The Twins sent a letter to season-ticket holders today explaining the decision.
"As the organization prepares for 2015, we have spent a great deal of time with Terry Ryan re-evaluating every aspect of our baseball operation," the statement from owner Jim Pohlad and team president Dave St. Peter says. "This comprehensive evaluation, which is ongoing, led us to collectively determine a managerial change is in the best interest of the franchise. Rest assured, this was not an easy decision, especially considering what Ron Gardenhire has meant to the Minnesota Twins."

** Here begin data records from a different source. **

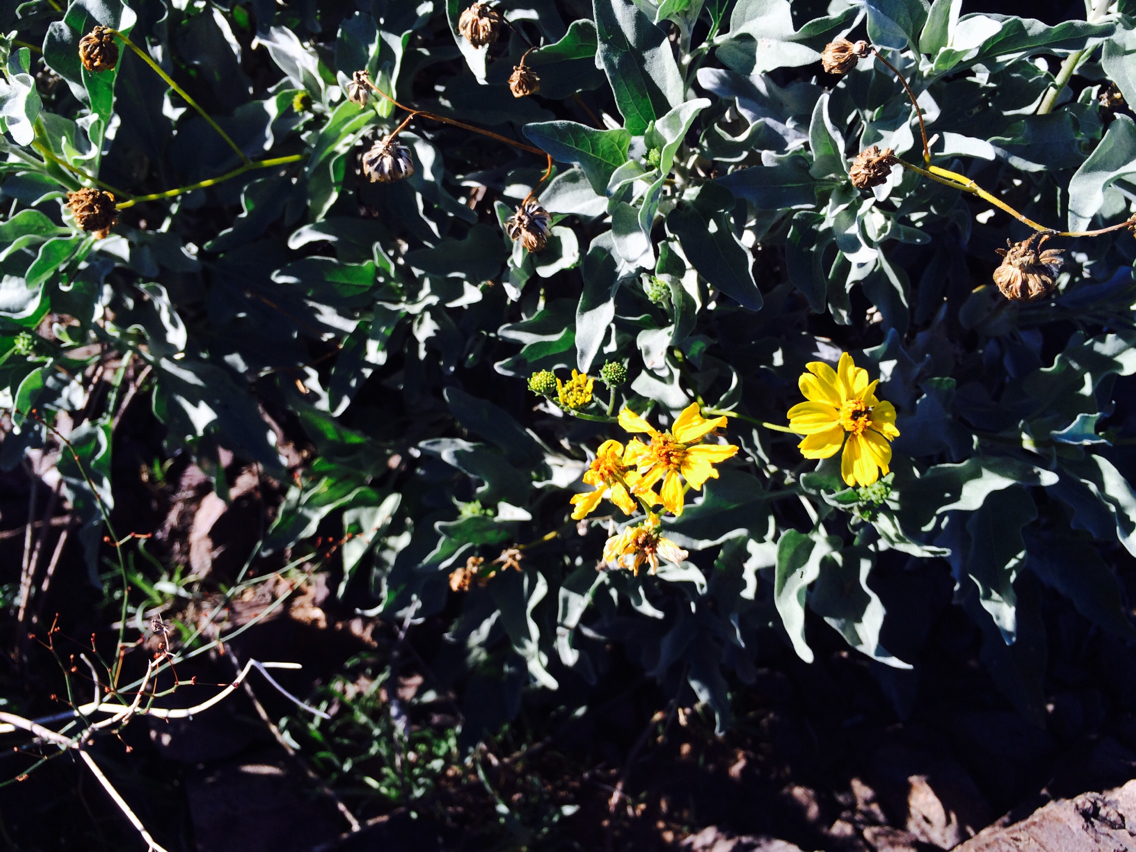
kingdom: Plantae
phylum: Tracheophyta
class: Magnoliopsida
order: Asterales
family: Asteraceae
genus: Encelia
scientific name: Encelia farinosa
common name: Brittlebush
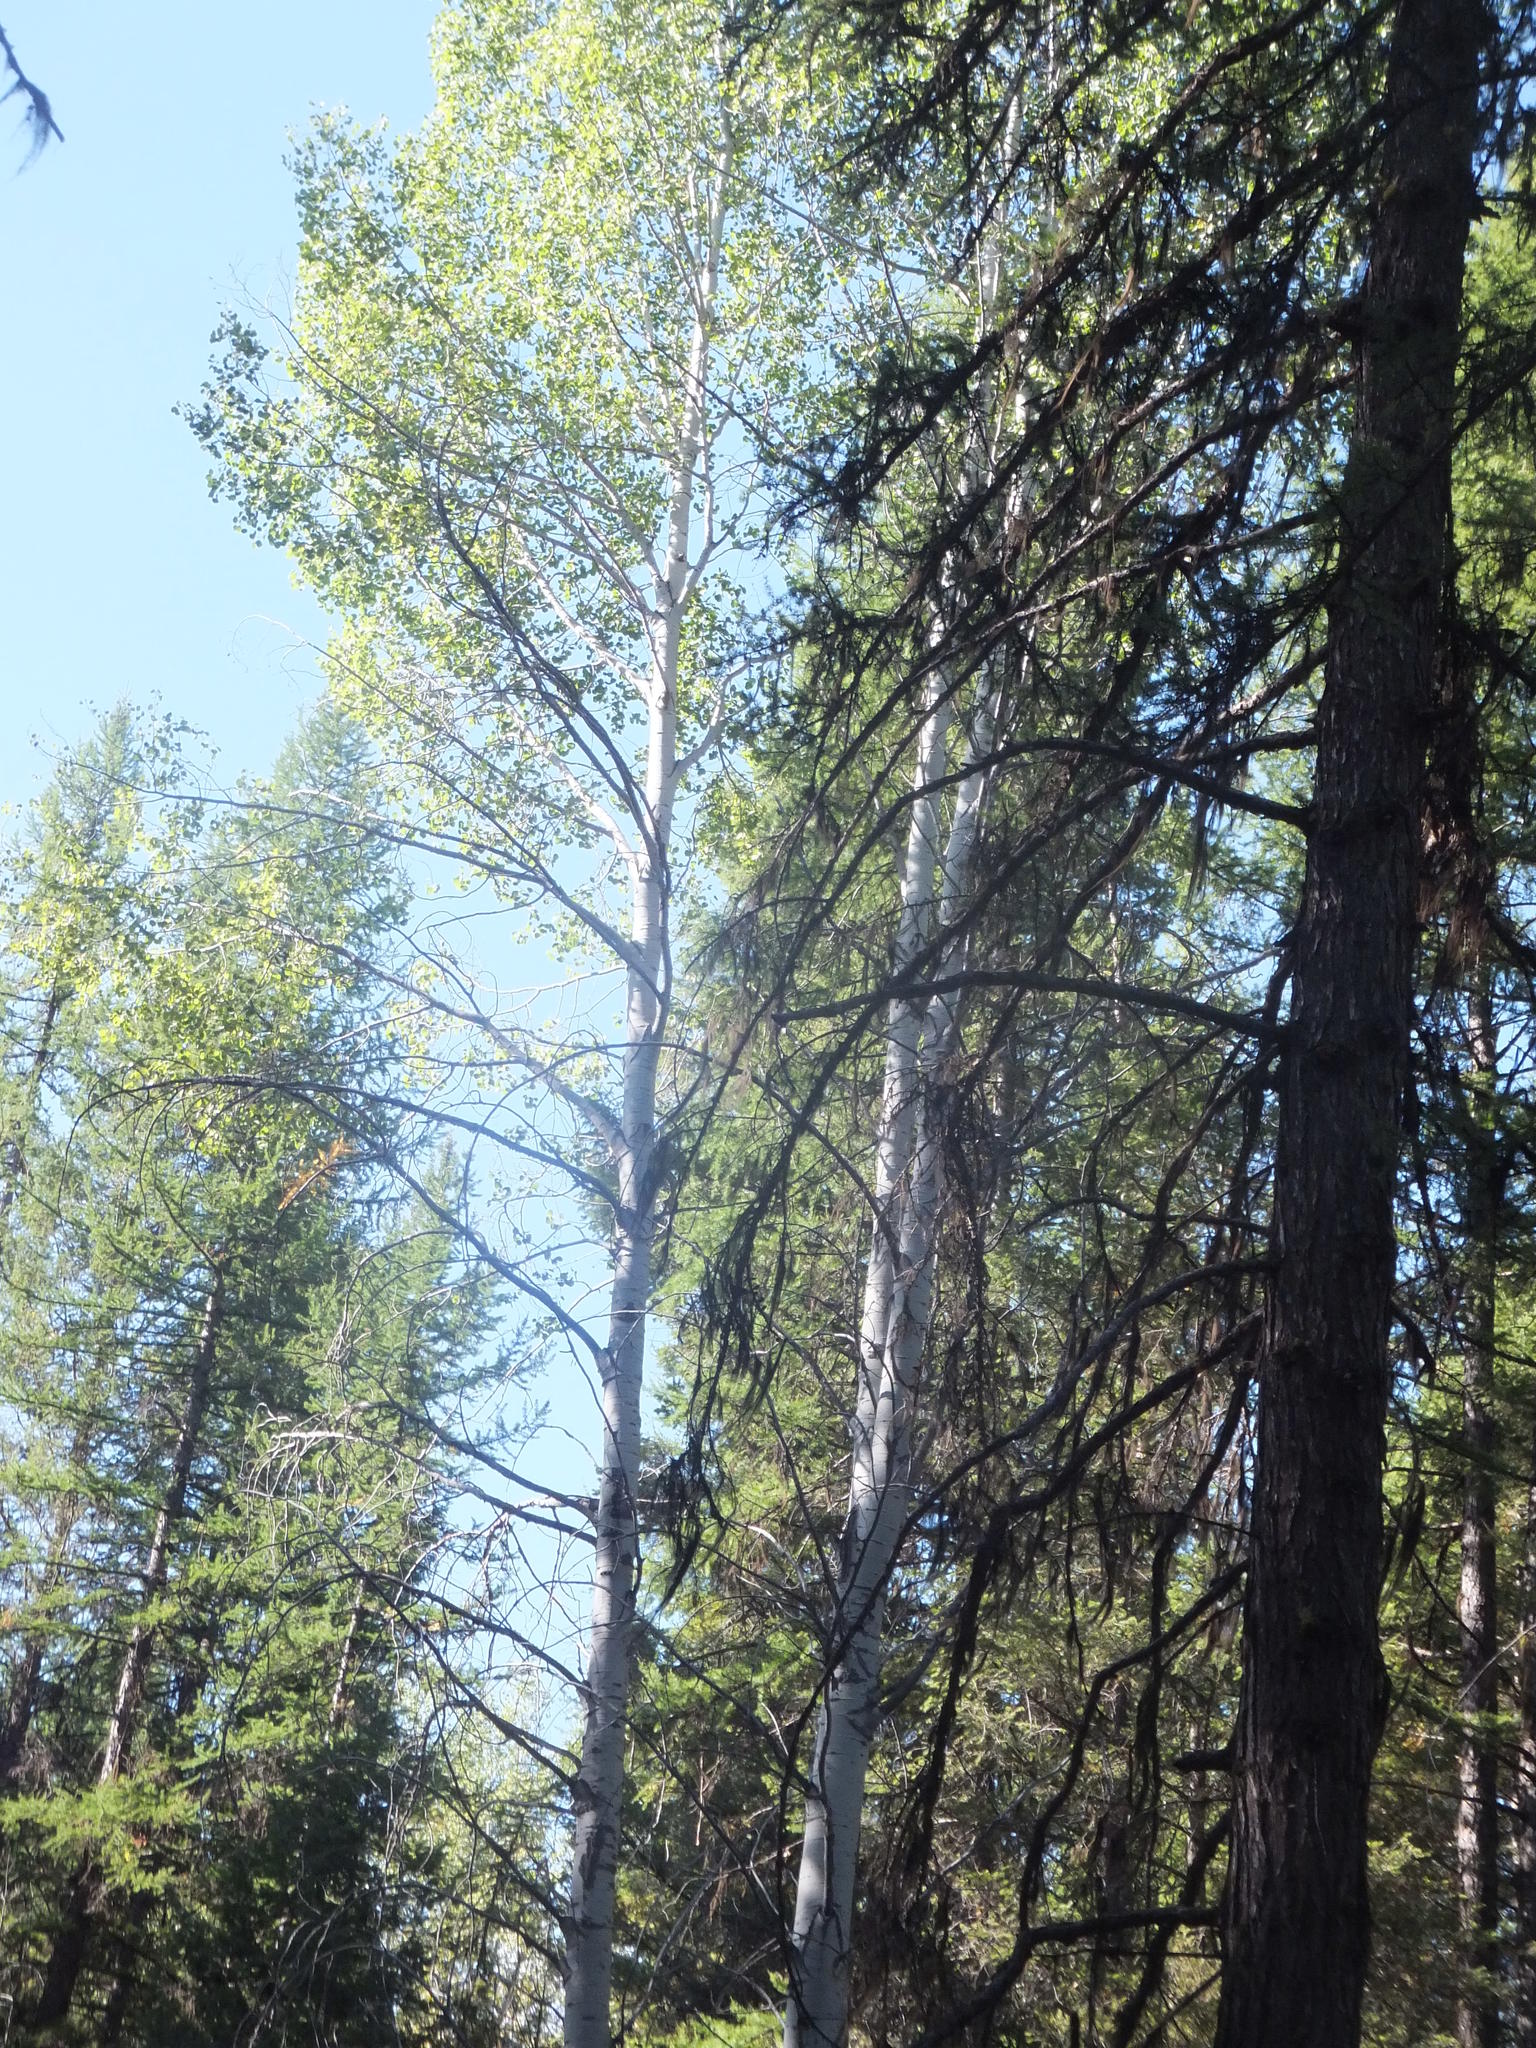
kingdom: Plantae
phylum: Tracheophyta
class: Magnoliopsida
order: Malpighiales
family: Salicaceae
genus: Populus
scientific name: Populus tremuloides
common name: Quaking aspen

In a press release from the team, the Twins said they will "immediately begin their search for a new manager, internally and externally." Gardenhire and Ryan will be at a press conference at 3 p.m. today.
The rest of the coaching staff will remain in limbo until a new manager is hired. Their fates will be decided at that point.

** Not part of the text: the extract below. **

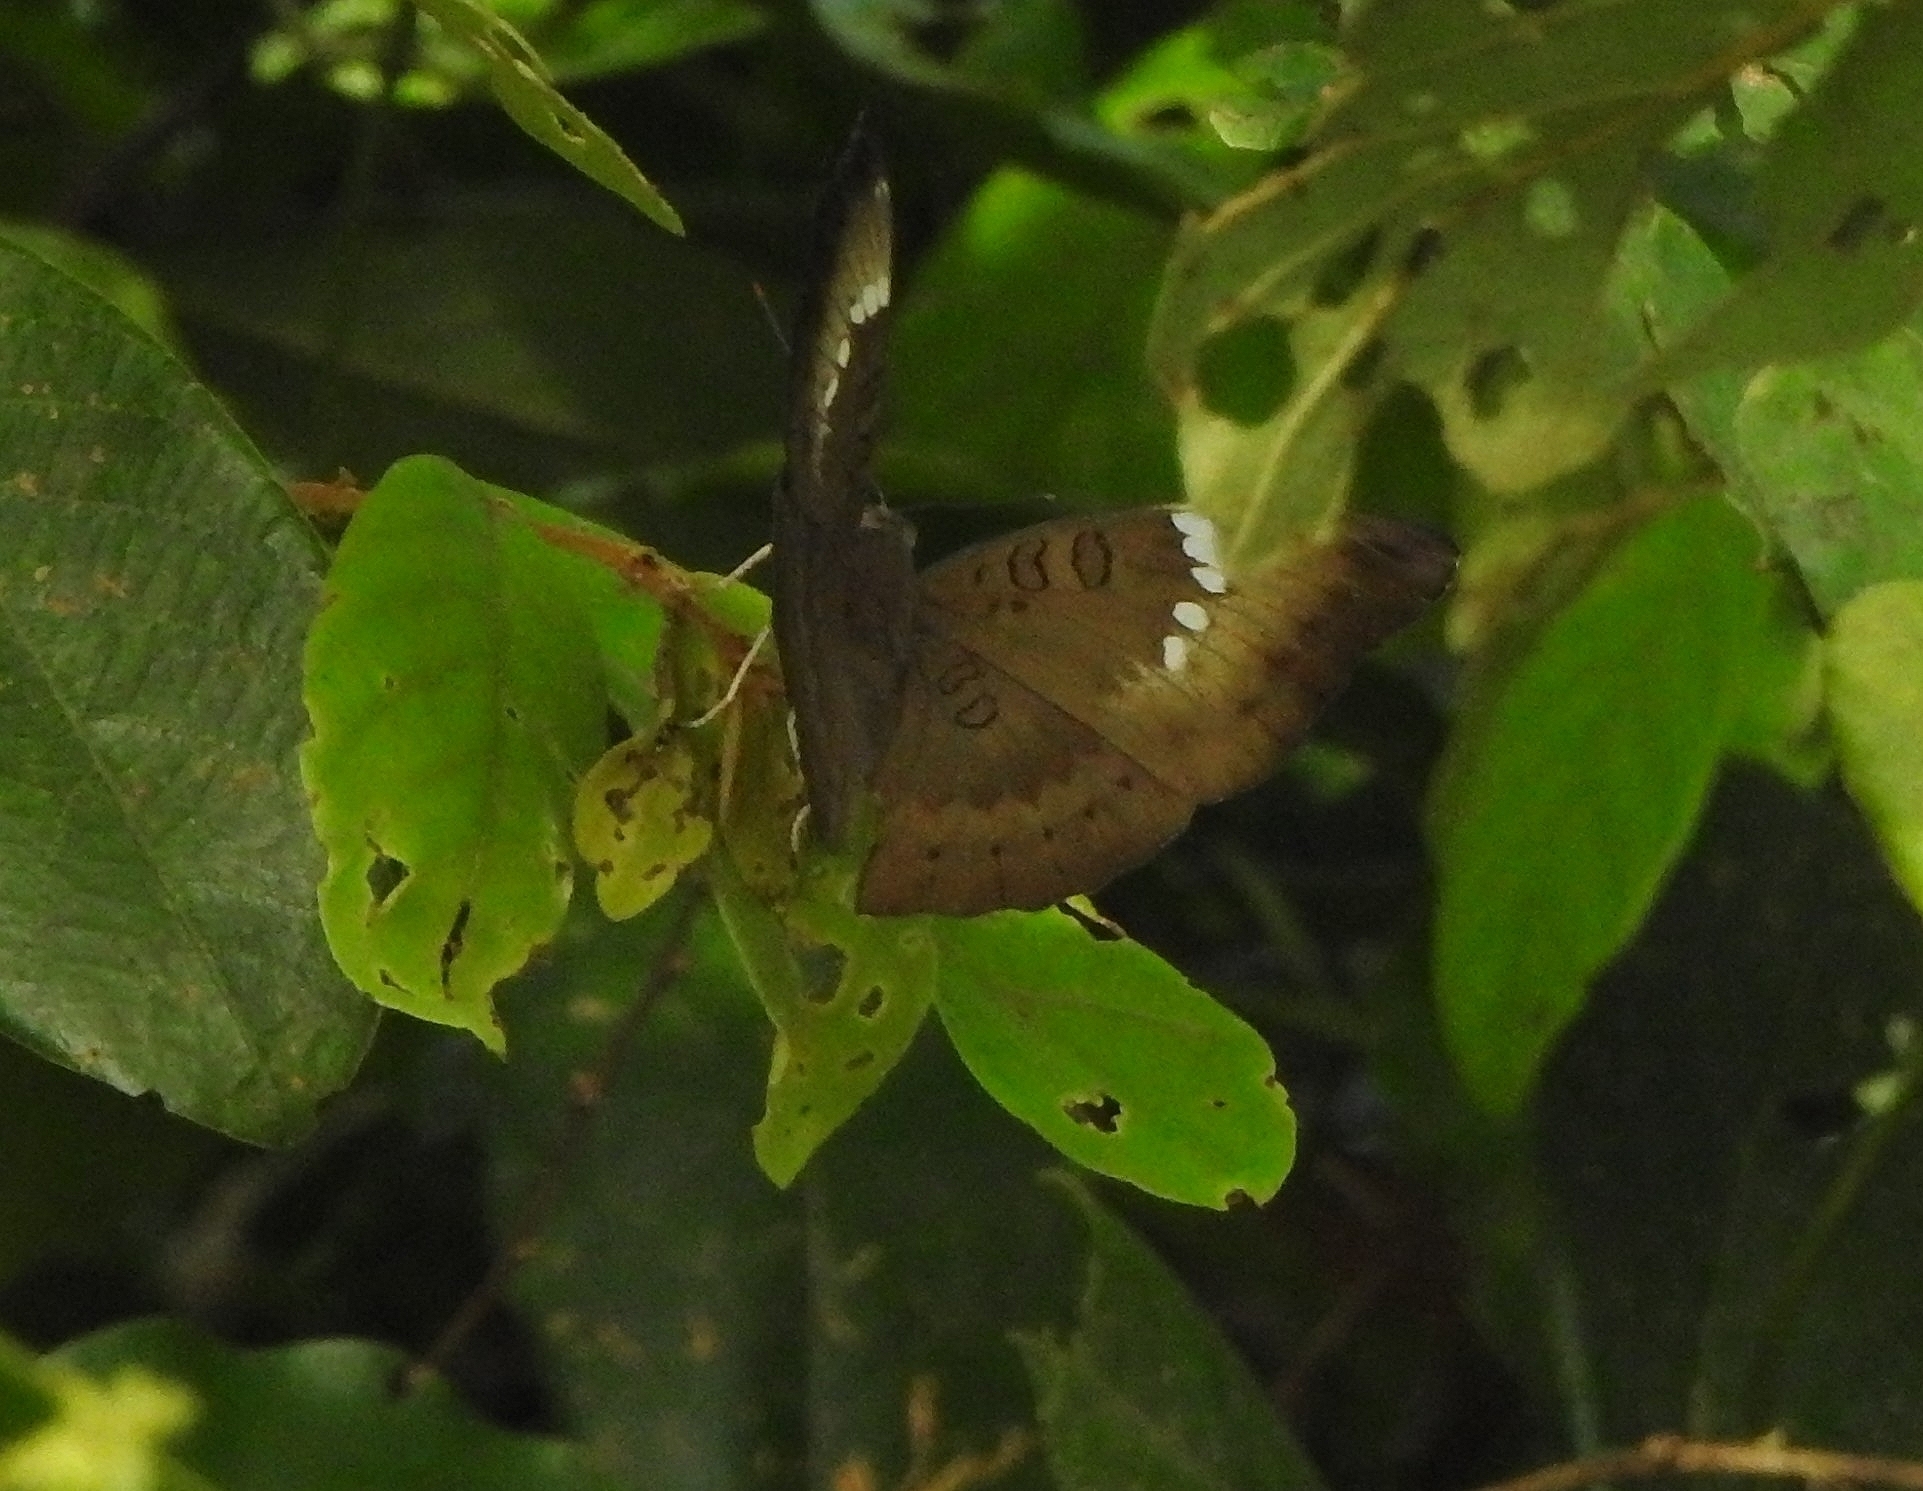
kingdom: Animalia
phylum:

Aaron Gleeman of NBC Sports notes that only two managers have avoided being fired following four straight 90-loss seasons. The first was Connie Mack, who owned his team and the second is Tom Kelly, who lost 90 or more games four seasons in a row with the Twins from 1997-2000.
The past four seasons have all resulted in 92-plus losses, putting Minnesota's winning ways in the rearview mirror. Gardenhire and the Twins won six division titles over a nine-year stretch of the 2000s, but haven't been to the postseason since 2010.
After Kelly stepped down from managing in 2001, Gardenhire took over in 2002. He guided the Twins to 94 wins and a division title as a rookie manager and followed that campaign up with division titles in 2003, 2004, 2006, 2009 and 2010. He owns a career managerial record of 1,068 wins and 1,039 losses.
He finished in the top three of voting for American League Manager of the Year seven times, was a runner-up five times and won the award once in 2010.